## WHAT YOU SHOULD DO
Reproduce the complete listing without any deviation.

## RECORD SET
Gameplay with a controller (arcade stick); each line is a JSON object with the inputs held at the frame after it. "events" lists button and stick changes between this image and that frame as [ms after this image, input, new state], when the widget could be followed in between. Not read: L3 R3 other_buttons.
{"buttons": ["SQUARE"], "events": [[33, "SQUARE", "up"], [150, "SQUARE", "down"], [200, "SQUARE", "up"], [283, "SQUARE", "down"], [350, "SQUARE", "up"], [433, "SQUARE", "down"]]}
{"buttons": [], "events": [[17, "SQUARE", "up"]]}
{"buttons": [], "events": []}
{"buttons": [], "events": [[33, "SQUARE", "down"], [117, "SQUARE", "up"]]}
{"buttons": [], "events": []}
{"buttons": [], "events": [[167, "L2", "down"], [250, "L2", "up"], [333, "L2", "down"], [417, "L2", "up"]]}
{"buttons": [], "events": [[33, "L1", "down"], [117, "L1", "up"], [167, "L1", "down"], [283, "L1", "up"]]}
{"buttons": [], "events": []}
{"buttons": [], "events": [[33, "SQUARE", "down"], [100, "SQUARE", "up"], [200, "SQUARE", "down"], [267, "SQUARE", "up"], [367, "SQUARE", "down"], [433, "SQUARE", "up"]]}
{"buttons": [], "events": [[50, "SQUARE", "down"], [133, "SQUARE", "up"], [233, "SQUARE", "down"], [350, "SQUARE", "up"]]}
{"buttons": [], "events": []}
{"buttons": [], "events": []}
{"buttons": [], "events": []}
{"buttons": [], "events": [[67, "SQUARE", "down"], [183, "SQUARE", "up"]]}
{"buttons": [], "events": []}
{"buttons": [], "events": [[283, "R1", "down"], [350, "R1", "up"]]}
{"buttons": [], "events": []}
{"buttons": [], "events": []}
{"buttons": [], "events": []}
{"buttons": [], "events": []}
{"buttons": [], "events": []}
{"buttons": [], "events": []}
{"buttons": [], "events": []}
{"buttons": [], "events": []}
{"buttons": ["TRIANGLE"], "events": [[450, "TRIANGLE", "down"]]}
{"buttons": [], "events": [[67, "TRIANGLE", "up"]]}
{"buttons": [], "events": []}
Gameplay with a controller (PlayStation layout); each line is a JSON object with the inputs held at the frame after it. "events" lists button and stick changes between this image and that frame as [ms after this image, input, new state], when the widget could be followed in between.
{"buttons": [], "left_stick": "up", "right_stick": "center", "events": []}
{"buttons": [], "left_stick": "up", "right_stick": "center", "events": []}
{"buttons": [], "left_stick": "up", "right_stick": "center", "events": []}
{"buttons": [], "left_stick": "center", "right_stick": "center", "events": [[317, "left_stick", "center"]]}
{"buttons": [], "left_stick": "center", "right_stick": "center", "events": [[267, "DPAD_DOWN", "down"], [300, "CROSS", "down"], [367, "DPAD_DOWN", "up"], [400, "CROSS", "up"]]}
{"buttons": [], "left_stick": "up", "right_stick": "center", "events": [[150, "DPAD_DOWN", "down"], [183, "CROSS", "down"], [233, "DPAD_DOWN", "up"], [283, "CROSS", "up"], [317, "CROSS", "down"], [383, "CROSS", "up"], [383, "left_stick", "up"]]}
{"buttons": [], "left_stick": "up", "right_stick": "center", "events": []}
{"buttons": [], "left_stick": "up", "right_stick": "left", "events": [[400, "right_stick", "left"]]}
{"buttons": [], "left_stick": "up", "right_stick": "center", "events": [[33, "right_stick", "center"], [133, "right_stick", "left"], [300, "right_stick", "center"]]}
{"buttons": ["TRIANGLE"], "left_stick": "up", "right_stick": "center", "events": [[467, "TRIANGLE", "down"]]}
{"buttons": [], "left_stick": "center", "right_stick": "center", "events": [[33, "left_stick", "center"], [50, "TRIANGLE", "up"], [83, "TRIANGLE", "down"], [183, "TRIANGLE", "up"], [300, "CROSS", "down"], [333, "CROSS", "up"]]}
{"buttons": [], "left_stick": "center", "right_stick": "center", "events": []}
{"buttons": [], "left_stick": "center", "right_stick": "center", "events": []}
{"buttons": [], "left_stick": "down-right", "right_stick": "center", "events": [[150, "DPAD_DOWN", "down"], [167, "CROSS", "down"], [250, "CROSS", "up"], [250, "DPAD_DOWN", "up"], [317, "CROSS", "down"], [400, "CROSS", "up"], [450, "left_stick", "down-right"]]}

## EXPECTED ANSWER
Gameplay with a controller (arcade stick); each line is a JSON object with the inputs held at the frame after it. "events" lists button and stick changes between this image and that frame as [ms after this image, input, new state], when the widget could be followed in between. Not read: L3 R3 other_buttons.
{"buttons": ["SQUARE"], "events": [[33, "SQUARE", "up"], [150, "SQUARE", "down"], [200, "SQUARE", "up"], [283, "SQUARE", "down"], [350, "SQUARE", "up"], [433, "SQUARE", "down"]]}
{"buttons": [], "events": [[17, "SQUARE", "up"]]}
{"buttons": [], "events": []}
{"buttons": [], "events": [[33, "SQUARE", "down"], [117, "SQUARE", "up"]]}
{"buttons": [], "events": []}
{"buttons": [], "events": [[167, "L2", "down"], [250, "L2", "up"], [333, "L2", "down"], [417, "L2", "up"]]}
{"buttons": [], "events": [[33, "L1", "down"], [117, "L1", "up"], [167, "L1", "down"], [283, "L1", "up"]]}
{"buttons": [], "events": []}
{"buttons": [], "events": [[33, "SQUARE", "down"], [100, "SQUARE", "up"], [200, "SQUARE", "down"], [267, "SQUARE", "up"], [367, "SQUARE", "down"], [433, "SQUARE", "up"]]}
{"buttons": [], "events": [[50, "SQUARE", "down"], [133, "SQUARE", "up"], [233, "SQUARE", "down"], [350, "SQUARE", "up"]]}
{"buttons": [], "events": []}
{"buttons": [], "events": []}
{"buttons": [], "events": []}
{"buttons": [], "events": [[67, "SQUARE", "down"], [183, "SQUARE", "up"]]}
{"buttons": [], "events": []}
{"buttons": [], "events": [[283, "R1", "down"], [350, "R1", "up"]]}
{"buttons": [], "events": []}
{"buttons": [], "events": []}
{"buttons": [], "events": []}
{"buttons": [], "events": []}
{"buttons": [], "events": []}
{"buttons": [], "events": []}
{"buttons": [], "events": []}
{"buttons": [], "events": []}
{"buttons": ["TRIANGLE"], "events": [[450, "TRIANGLE", "down"]]}
{"buttons": [], "events": [[67, "TRIANGLE", "up"]]}
{"buttons": [], "events": []}
Gameplay with a controller (PlayStation layout); each line is a JSON object with the inputs held at the frame after it. "events" lists button and stick changes between this image and that frame as [ms after this image, input, new state], when the widget could be followed in between.
{"buttons": [], "left_stick": "up", "right_stick": "center", "events": []}
{"buttons": [], "left_stick": "up", "right_stick": "center", "events": []}
{"buttons": [], "left_stick": "up", "right_stick": "center", "events": []}
{"buttons": [], "left_stick": "center", "right_stick": "center", "events": [[317, "left_stick", "center"]]}
{"buttons": [], "left_stick": "center", "right_stick": "center", "events": [[267, "DPAD_DOWN", "down"], [300, "CROSS", "down"], [367, "DPAD_DOWN", "up"], [400, "CROSS", "up"]]}
{"buttons": [], "left_stick": "up", "right_stick": "center", "events": [[150, "DPAD_DOWN", "down"], [183, "CROSS", "down"], [233, "DPAD_DOWN", "up"], [283, "CROSS", "up"], [317, "CROSS", "down"], [383, "CROSS", "up"], [383, "left_stick", "up"]]}
{"buttons": [], "left_stick": "up", "right_stick": "center", "events": []}
{"buttons": [], "left_stick": "up", "right_stick": "left", "events": [[400, "right_stick", "left"]]}
{"buttons": [], "left_stick": "up", "right_stick": "center", "events": [[33, "right_stick", "center"], [133, "right_stick", "left"], [300, "right_stick", "center"]]}
{"buttons": ["TRIANGLE"], "left_stick": "up", "right_stick": "center", "events": [[467, "TRIANGLE", "down"]]}
{"buttons": [], "left_stick": "center", "right_stick": "center", "events": [[33, "left_stick", "center"], [50, "TRIANGLE", "up"], [83, "TRIANGLE", "down"], [183, "TRIANGLE", "up"], [300, "CROSS", "down"], [333, "CROSS", "up"]]}
{"buttons": [], "left_stick": "center", "right_stick": "center", "events": []}
{"buttons": [], "left_stick": "center", "right_stick": "center", "events": []}
{"buttons": [], "left_stick": "down-right", "right_stick": "center", "events": [[150, "DPAD_DOWN", "down"], [167, "CROSS", "down"], [250, "CROSS", "up"], [250, "DPAD_DOWN", "up"], [317, "CROSS", "down"], [400, "CROSS", "up"], [450, "left_stick", "down-right"]]}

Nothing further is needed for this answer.